The specialist lender’s near prime range has been augmented with two-year fixed rates starting from just 3.38 per cent and five-year fixed rates starting from just 4.18 per cent.
At the same time, rate cuts of up to 0.5 per cent have been made to some existing five-year fixed rates across all buy-to-let products.
Rob Barnard, sales director of Pepper Homeloans, said: “We are delighted to be making these enhancements to our buy-to-let range. Brokers can easily submit a decision in principle online and will be assured of a fast response.”
Pepper announced enhancements to its residential mortgage range earlier this month, which included lower rates and new 30-month, three and five-year fixes.
Matthew Fleming-Duffy, director at Cherry Finance, said: “It is good news that rates are becoming more competitive.
"Pepper have a real place in the market; they are really challenging Precise, who have had a bigger share of the market.

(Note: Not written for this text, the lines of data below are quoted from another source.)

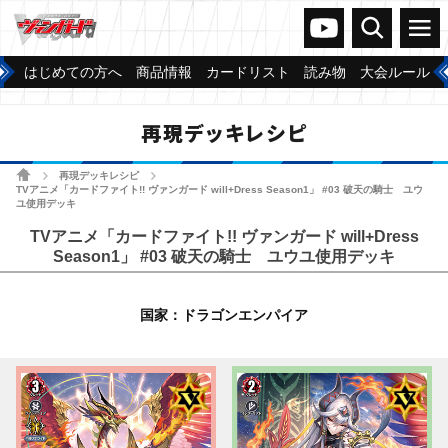
ヴァンガードch
検索
メニュー
はじめての方へ
商品情報
カードリスト
読み物
大会ルール
再現デッキレシピ
ホーム
再現デッキレシピ
>
>
TVアニメ「カードファイト!! ヴァンガード will+Dress Season1」 #03 破天の騎士 ユウ
ユ使用デッキ
TVアニメ「カードファイト!! ヴァンガード will+Dress
Season1」 #03 破天の騎士 ユウユ使用デッキ
国家：ドラゴンエンパイア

Pepper are putting themselves firmly into that area.
“With rates dropping for adverse credit lenders, I hope they have got their numbers right. History shows us when we try to start creating adverse credit mortgages on credit that could be more risky.”
Brightstar managing director Bradley Moore said: “This is a great move for our partners at Pepper Homeloans and the specialist sector. It is also extremely well timed as the complexities of the buy-to-let market increases.
“Ensuring that rates are competitive is an absolute must. Fixed rates are of course always a very popular option and it is extremely important for lenders to offer a variation of fixed terms to meet borrowers individual circumstances.
“The new products will go some way to assist those borrowers requiring 80 per cent loan-to-value (LTV) who have historic adverse credit.”